**Texto del ejercicio:**
---*---
[Luís Mancha, Colaborador de CinemaNet]
McCarthy es uno de los llamados cuatro grandes de la literatura norteamericana, se caracterizan por tener como telón de fondo una reflexión, algunas veces identitaria, otras moral, sobre la sociedad norteamericana actual, instalada en lo que se ha denominado la postmodernidad.
Hace unas semanas se estrenó en España otra película basada en una novela del escritor norteamericano Cormac McCarthy, The road. Ésta es una película, como la novela, que aparentemente te deja indiferente. Dicho así, parecería que es una película inane y sin sustancia, pero reitero: aparentemente. Sin ir más lejos estoy pensando en mi acompañante que puso cara de póquer, a la salida del cine, cuando le espeté la consabida pregunta: ¿te ha gustado? La misma cara que puse yo cuando terminé de leer la novela. Pero insisto en la apariencia de esa apreciación, pues la película como las buenas novelas se lee rápido y se digiere pausadamente.
---*---
**Material proporcionado:**

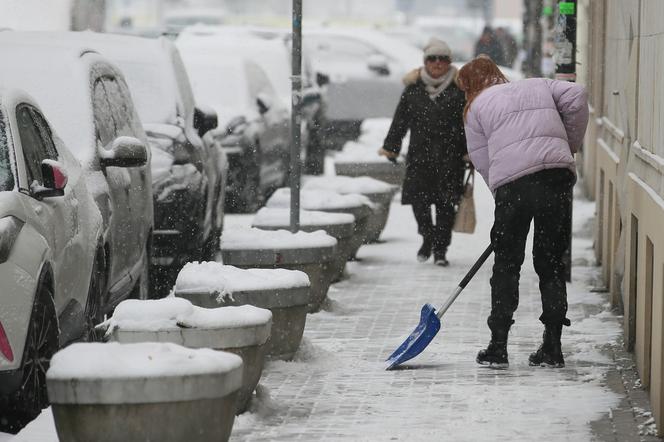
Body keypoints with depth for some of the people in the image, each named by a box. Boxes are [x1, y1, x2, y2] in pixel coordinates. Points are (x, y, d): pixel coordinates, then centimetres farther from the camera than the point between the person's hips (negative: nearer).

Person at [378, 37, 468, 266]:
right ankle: (428, 237, 19)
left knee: (445, 203, 1)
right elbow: (400, 119, 14)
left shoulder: (459, 88, 3)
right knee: (418, 200, -5)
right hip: (419, 153, 2)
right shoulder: (414, 87, 8)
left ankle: (440, 248, 12)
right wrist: (390, 147, 11)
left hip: (450, 156, -1)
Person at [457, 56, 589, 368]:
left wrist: (503, 197, 12)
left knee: (506, 264, 10)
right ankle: (552, 348, 7)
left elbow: (482, 161, 9)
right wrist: (570, 145, 17)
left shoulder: (477, 107, 16)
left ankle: (498, 346, 9)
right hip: (558, 175, 2)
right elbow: (576, 96, 9)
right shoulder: (539, 85, 24)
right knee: (551, 263, 10)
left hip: (512, 182, -2)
---*---
**Ejercicios por resolver:**
[A] Enumera todas las formas verbales conjugadas en primera persona del singular que aparecen en la reseña, en el orden en que figuran.
[B] Devuelve sin cambios el tramo de la reseña que va desde "Hace unas semanas" hasta "se digiere pausadamente.".

**Respuestas por ejercicio:**
[A] reitero, estoy, espeté, puse, terminé, insisto

[B]
Hace unas semanas se estrenó en España otra película basada en una novela del escritor norteamericano Cormac McCarthy, The road. Ésta es una película, como la novela, que aparentemente te deja indiferente. Dicho así, parecería que es una película inane y sin sustancia, pero reitero: aparentemente. Sin ir más lejos estoy pensando en mi acompañante que puso cara de póquer, a la salida del cine, cuando le espeté la consabida pregunta: ¿te ha gustado? La misma cara que puse yo cuando terminé de leer la novela. Pero insisto en la apariencia de esa apreciación, pues la película como las buenas novelas se lee rápido y se digiere pausadamente.